Treatment: Medications
If you doubt that GERD is a big problem, just check out your local drug store. You’ll find out a vast array of over-the-counter (OTC) products to treat it, plus numerous prescription medications behind the pharmacist’s counter. Here is a look at the five types of medication that can help:
• Proton-pump inhibitors (PPIs). PPIs are the most effective medications for GERD. That’s because they are the best at shutting down the stomach’s acid production. They act rapidly, but even after you feel better, it may take four to eight weeks to heal an inflamed food pipe. Because GERD tends to recur, patients usually need prolonged therapy, and those with severe esophagitis may need high-dose, lifelong treatment. Fortunately, side effects are uncommon. PPIs, which are available as prescription medications, include the following: omeprazole (Losec), lanzoprazole (Prevacid), rabeprazole (Pariet), pantoprazole (Ulcepraz), and esomeprazole (Nexium).

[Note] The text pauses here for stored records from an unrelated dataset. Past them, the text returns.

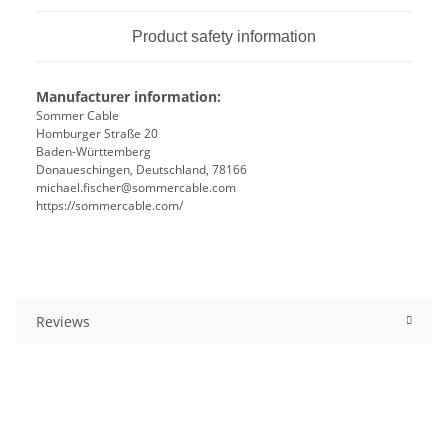
Product safety information
Manufacturer information:
Sommer Cable
Homburger Straße 20
Baden-Württemberg
Donaueschingen, Deutschland, 78166
michael.fischer@sommercable.com
https://sommercable.com/
Reviews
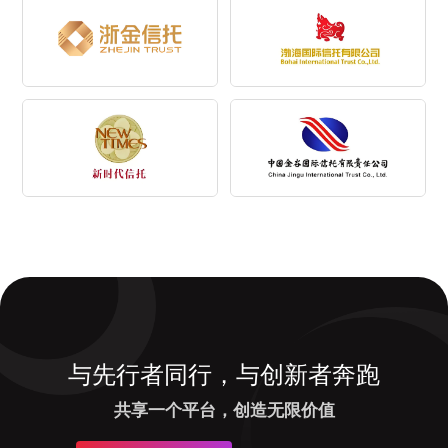
与先行者同行，与创新者奔跑
共享一个平台，创造无限价值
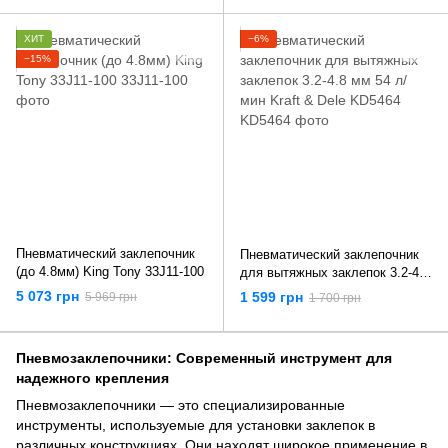
ХИТ
−6%
−15%
Пневматический заклепочник
Пневматический заклепочник
(до 4.8мм) King Tony 33J11-100
для вытяжных заклепок 3.2-4.8
мм 54 л/мин Kraft & Dele
5 073 грн
1 599 грн
5 969 грн
1 700 грн
KD5464
Пневмозаклепочники: Современный инструмент для
надежного крепления
Пневмозаклепочники — это специализированные
инструменты, используемые для установки заклепок в
различных конструкциях. Они находят широкое применение в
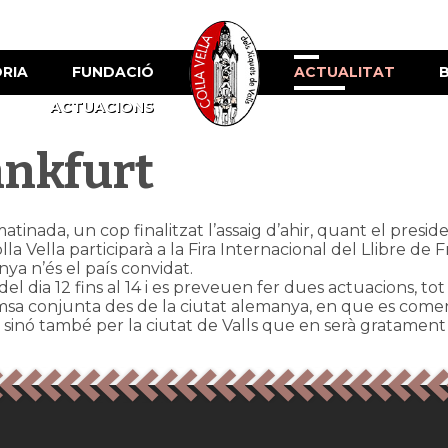
ÒRIA
FUNDACIÓ
ACTUALITAT
ACTUACIONS
ankfurt
inada, un cop finalitzat l’assaig d’ahir, quant el presid
lla Vella participarà a la Fira Internacional del Llibre de 
a n’és el país convidat.
del dia 12 fins al 14 i es preveuen fer dues actuacions, to
a conjunta des de la ciutat alemanya, en que es comenc
 sinó també per la ciutat de Valls que en serà gratamen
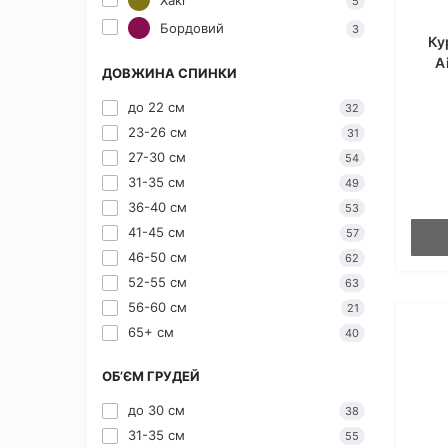
5
Бордовий
3
Ку
A
ДОВЖИНА СПИНКИ
до 22 см
32
23-26 см
31
27-30 см
54
31-35 см
49
36-40 см
53
41-45 см
57
46-50 см
62
52-55 см
63
56-60 см
21
65+ см
40
ОБ’ЄМ ГРУДЕЙ
до 30 см
38
31-35 см
55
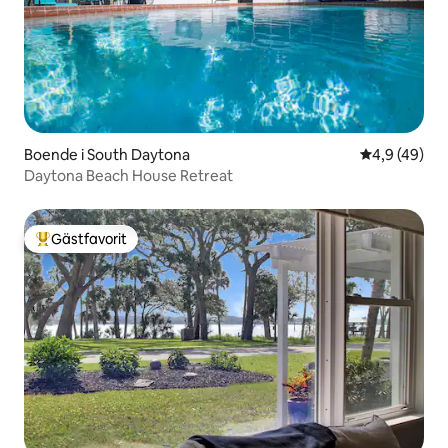
Boende i South Daytona
4,9 av 5 i g
4,9 (49)
Daytona Beach House Retreat
Gästfavorit
Populär gästfavorit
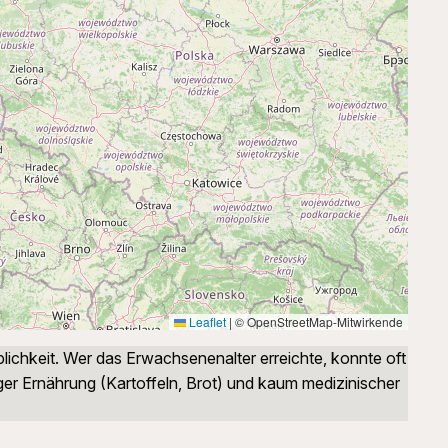
Leaflet
|
© OpenStreetMap-Mitwirkende
lichkeit. Wer das Erwachsenenalter erreichte, konnte oft
tiger Ernährung (Kartoffeln, Brot) und kaum medizinischer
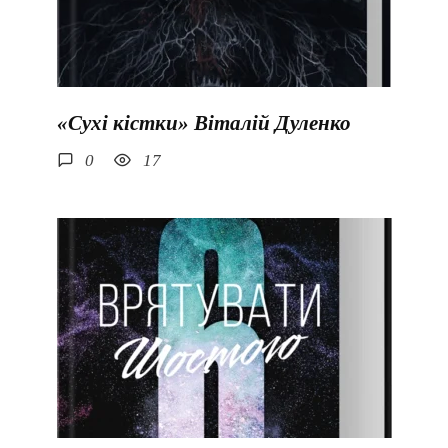
«Сухі кістки» Віталій Дуленко
0
17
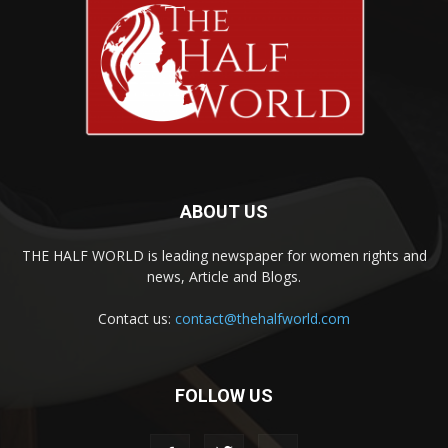
ABOUT US
THE HALF WORLD is leading newspaper for women rights and
news, Article and Blogs.
Contact us:
contact@thehalfworld.com
FOLLOW US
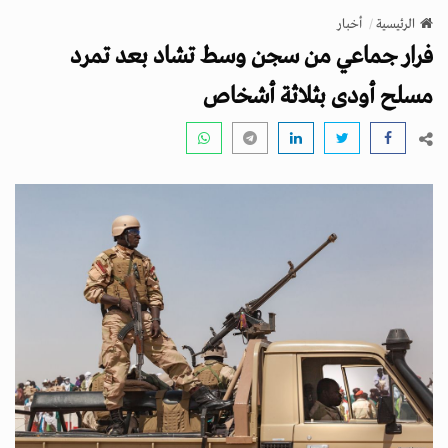
v
الرئيسية
أخبار
i
فرار جماعي من سجن وسط تشاد بعد تمرد
g
a
مسلح أودى بثلاثة أشخاص
t
i
o
n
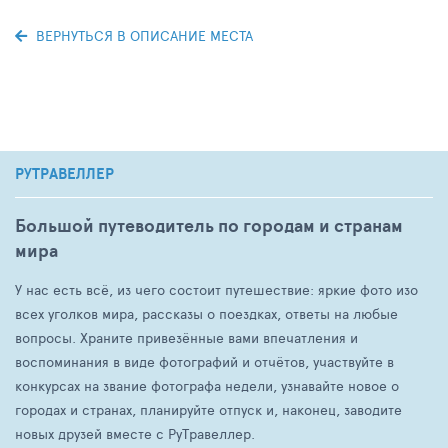
ВЕРНУТЬСЯ В ОПИСАНИЕ МЕСТА
РУТРАВЕЛЛЕР
Большой путеводитель по городам и странам
мира
У нас есть всё, из чего состоит путешествие: яркие фото изо
всех уголков мира, рассказы о поездках, ответы на любые
вопросы. Храните привезённые вами впечатления и
воспоминания в виде фотографий и отчётов, участвуйте в
конкурсах на звание фотографа недели, узнавайте новое о
городах и странах, планируйте отпуск и, наконец, заводите
новых друзей вместе с РуТравеллер.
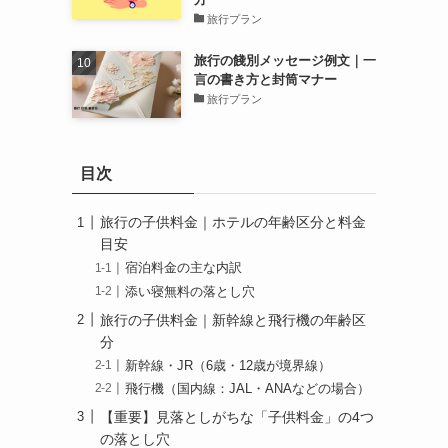
旅行プラン
旅行の餞別メッセージ例文｜一
言の書き方と封筒マナー
旅行プラン
目次
旅行の子供料金｜ホテルの年齢区分と料金
目安
宿泊料金の主な内訳
添い寝無料の落とし穴
旅行の子供料金｜新幹線と飛行機の年齢区
分
新幹線・JR（6歳・12歳が境界線）
飛行機（国内線：JAL・ANAなどの場合）
【重要】見落としがちな「子供料金」の4つ
の落とし穴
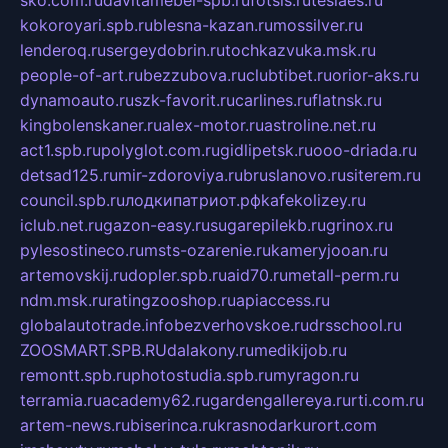
kokoroyari.spb.ru
blesna-kazan.ru
mossilver.ru
lenderoq.ru
sergeydobrin.ru
tochkazvuka.msk.ru
people-of-art.ru
bezzubova.ru
clubtibet.ru
orior-aks.ru
dynamoauto.ru
szk-favorit.ru
carlines.ru
flatnsk.ru
kingbolenskaner.ru
alex-motor.ru
astroline.net.ru
act1.spb.ru
polyglot.com.ru
gidlipetsk.ru
ooo-driada.ru
detsad125.ru
mir-zdoroviya.ru
bruslanovo.ru
siterem.ru
council.spb.ru
лодкипатриот.рф
kafekolizey.ru
iclub.net.ru
gazon-easy.ru
sugarepilekb.ru
grinox.ru
pylesostineco.ru
msts-ozarenie.ru
kameryjooan.ru
artemovskij.ru
dopler.spb.ru
aid70.ru
metall-perm.ru
ndm.msk.ru
ratingzooshop.ru
apiaccess.ru
globalautotrade.info
bezverhovskoe.ru
drsschool.ru
ZOOSMART.SPB.RU
dalakony.ru
medikijob.ru
remontt.spb.ru
photostudia.spb.ru
myragon.ru
terramia.ru
academy62.ru
gardengallereya.ru
rti.com.ru
artem-news.ru
biserinca.ru
krasnodarkurort.com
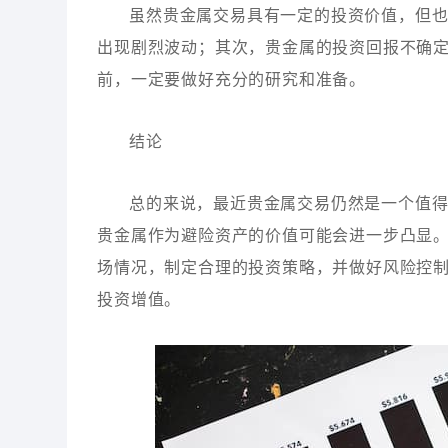
虽然贵金属交易具有一定的投资价值，但
出现剧烈波动；其次，贵金属的投资回报不确
前，一定要做好充分的研究和准备。
结论
总的来说，最近贵金属交易仍然是一个值
贵金属作为避险资产的价值可能会进一步凸显
场情况，制定合理的投资策略，并做好风险控
投资增值。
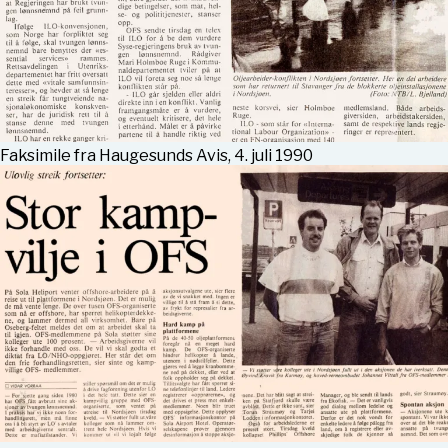
Faksimile fra Haugesunds Avis, 4. juli 1990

• H2-receptor blockers. These popular drugs were the first to reduce the production of stomach acid. They can provide temporary relief for mild GERD, but are less effective than PPIs. Examples include cimetidine (Tagamet), ranitidine (Zantac), famotidine (H2BLOC), and nizatidine (Axid).
• Antacids. Antacids do not reduce the amount of acid produced by the stomach, but they do neutralize some of it. Many are available over-the-counter. They reduce acid faster than acid-suppressing medications but provide only temporary relief for heartburn.
• Coating agent. Sucralfate (Iselpin) is a prescription drug that protects the esophagus and stomach by forming a protective film on the surface. It is very safe, but long-term benefits are unclear.
• Motility agent. Metoclopramide (Plasil), another prescription drug, promotes normal contractions of the esophagus and helps the stomach to empty faster. Side effects such as drowsiness, agitation, and tremors limit its usefulness, but it can help some patients with GERD.
Getting The Better Of GERD
GERD is a problem of modern life. Smoking, poor eating habits, obesity, alcohol abuse, and stress all fuel the fire of heartburn. A little heartburn from time to time is no big deal – but persistent GERD can lead to serious complications. Fortunately, this modern problem can usually be solved with old-fashioned lifestyle changes and modern drug therapy with PPIs or other agents.